Let’s mount /boot by device ID:
mount /dev/disk/by-id/ then press tab 3 times. This will show all possible completions such as:
server1:~ # mount /dev/disk/by-id/cciss-3600508b1001030393146353436306 cciss-3600508b1001030393146353436306400 cciss-3600508b1001030393146353436306400-part1 cciss-3600508b1001030393146353436306400-part2 cciss-3600508b1001030393146353436306400-part3 cciss-3600508b10010303931463534363064001 cciss-3600508b10010303931463534363064002 cciss-3600508b10010303931463534363064003 cciss-3600508b1001030393146353436306500 cciss-3600508b1001030393146353436306500-part1 cciss-3600508b10010303931463534363065001 cciss-3600508b1001030393146353436306600 cciss-3600508b1001030393146353436306600-part1 cciss-3600508b10010303931463534363066001 server1:~ # mount /dev/disk/by-id/cciss-3600508b1001030393146353436306
For my system (and I am guessing most systems) we are looking for the first device with a -part1 and should complete the line entered to this point with the correct device ID – in this case it is the one ending with 400-part1 then add the target mount point of /boot for a complete command looking like:
mount /dev/disk/by-id/cciss-3600508b1001030393146353436306400-part1 /boot
After the mount command is executed verify /boot mounted by checking for contents again.
ls /boot
Once boot is confirmed mounted we need to make sure the device is blacklisted from multipath.
Create (or edit) /etc/mulitpath.conf but first lets check for SAN devices that we do not want to blacklist. (if the server is not SAN connected this is not needed)
multipath -ll Ensure any SAN devices listed do not match any of the patterns in your multipath blacklist. Then create your multipath.conf:
vi /etc/multipath.conf
It needs to include a section for blacklisting such as:
blacklist { devnode ^(ram|raw|loop|fd|md|dm-|sr|scd|st)[0-9]* devnode ^hd[a-z] devnode ^cciss!c[0-9]d[0-9]* }
This should cover most normal non-SAN devices.
Exit and save
:wq
and now rebuild initrd
mkinitrd – this will generate a new /boot/initrd-{kernel version and platform} including the multipath blacklists to prevent multipath from trying to manage the local CCISS devices.
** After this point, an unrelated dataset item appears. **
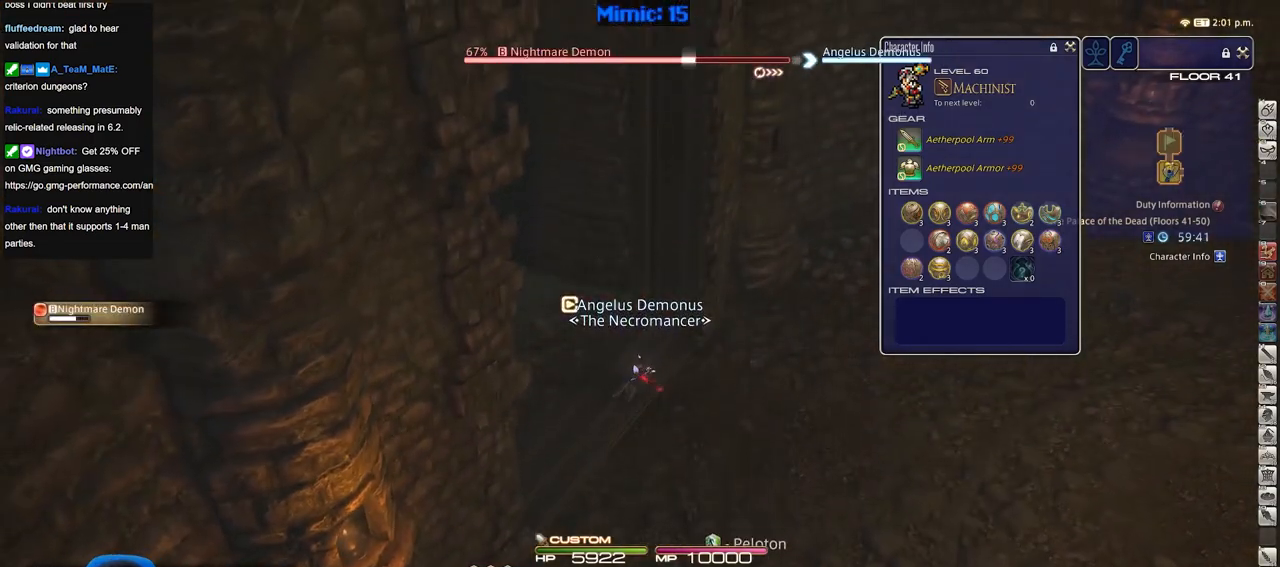
{"keys": [], "events": []}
Once these steps are completed you should be able to reboot and see the boot files in /boot without taking extra steps. This is pretty important when patching your kernel or you will end up with the split kernel problem outlined above (but you now know how to fix that too!)
Comments
In TID 7005808, the multipath.conf is discussed but it is not always read until after the /boot device is grabbed by multipath – a little too late!
TID 7005808 also does not help in recovering from a split kernel leaving you (possibly) with the cause of the broken server after a kernel patch but not knowing how to repair the problem.
This problem is not unique to SuSE so other distributions can use the same or similar steps to what is outlined here.